Be Prepared: Estate planning tips
Planning for the inevitable can be challenging. Death and money are difficult topics for anyone.
Estate planning, however, provides benefits. You can make sure that your wishes are clearly understood. You have peace of mind, knowing your assets and responsibilities will be managed. You know your family won’t be burdened by confusion and debate.
How should you begin the process? The first step is communication. Start with a family dialogue. For example, adult children may want to ensure that their parents have their own plans.
Also, if you are asking any beneficiaries or survivors to take on any estate management or other responsibilities, make sure they are willing and able.
It is important to know that your own children understand your plans and wishes. If you have minor children, consider appointing a guardian.
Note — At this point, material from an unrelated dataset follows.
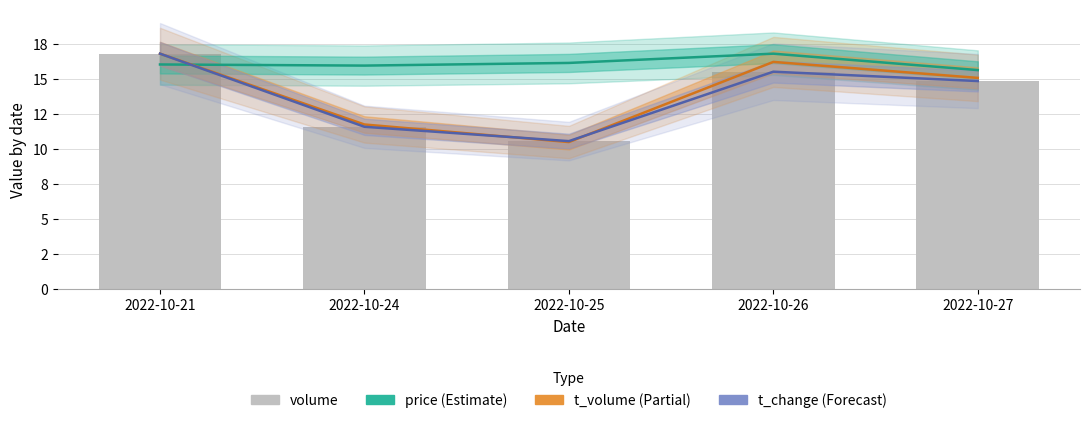

At which label does t_volume first exceed 15?

2022-10-21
Again, communication – conversations within the group – will help you clearly assess needs.
There are also tax implications. Early estate planning allows your family to understand how to manage the sometimes-complex tax regulations inherent in estate management. Did you know, for example, that the estate, gift and generation skipping transfer (GST) tax’s $5,000,000 exemption has been permanently extended (indexed for inflation, $5.34M in tax year 2014)?
Whether you decide to consult an attorney or advisor, it’s good to review your assets, holdings, accounts, property, etc., beforehand. Ask yourself some grounding questions before asking them of others.
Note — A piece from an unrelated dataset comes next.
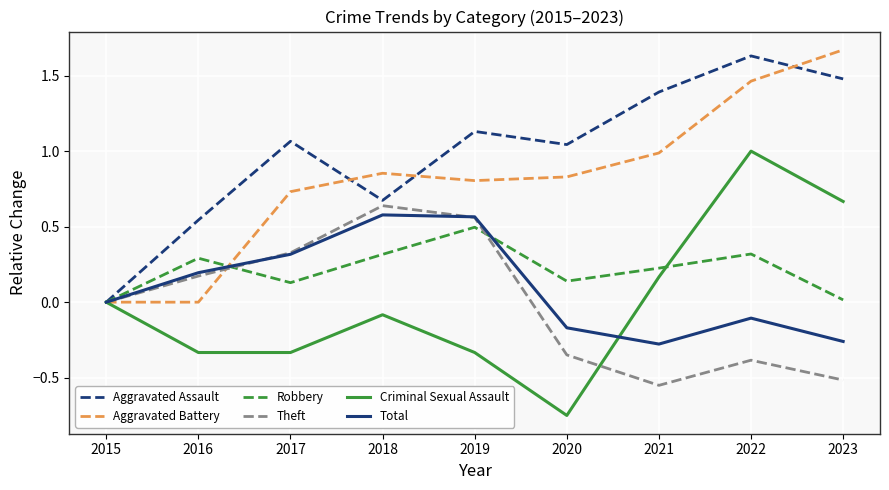

Rank the categories by Aggravated Assault value from highest to lowest.

2022, 2023, 2021, 2019, 2017, 2020, 2018, 2016, 2015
- Who would you like (or not like) to receive your property?
- Do you want to leave anything to any organizations (charity, school or other)?
- Who would you like to serve as your executor, your trustee (if applicable) and/or guardian to care for any minor children?
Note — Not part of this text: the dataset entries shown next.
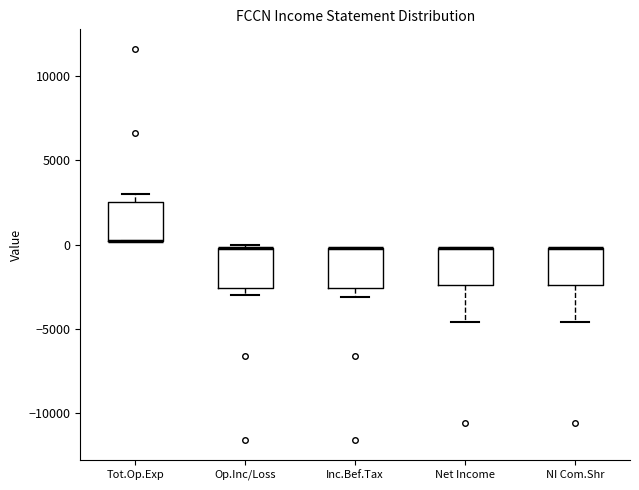

Reading left to right, transcribe this box plot: for each box, give where its median line is, the range the box spans, and where its two whiskers end, as read against the y-axis. The values are not printed on the chart, so give them approximately, as read against the axis.

Tot.Op.Exp: median 0 (drawn on the box's lower edge), box 0 to 2500, whiskers 0 to 3000
Op.Inc/Loss: median 0 (drawn on the box's upper edge), box -2500 to 0, whiskers -3000 to 0 (just above the box's upper edge)
Inc.Bef.Tax: median 0 (drawn on the box's upper edge), box -2500 to 0, whiskers -3000 to 0
Net Income: median 0 (drawn on the box's upper edge), box -2500 to 0, whiskers -4500 to 0
NI Com.Shr: median 0 (drawn on the box's upper edge), box -2500 to 0, whiskers -4500 to 0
- Do you intend to create a living will and a durable health care power of attorney? Will you assign other powers of attorney, such as for your finances?
- Who would you choose as alternate executor, trustee, guardian or power of attorney if your first choice is not available?
- Will you leave instructions for funeral arrangements, and/or donation of your organs or body to science?
Once you are ready to initiate these conversations, choose positive environments and circumstances. When families wait until a crisis, it can be too late. Clear communication is key. Emphasize the importance and benefits of this conversation to everyone affected.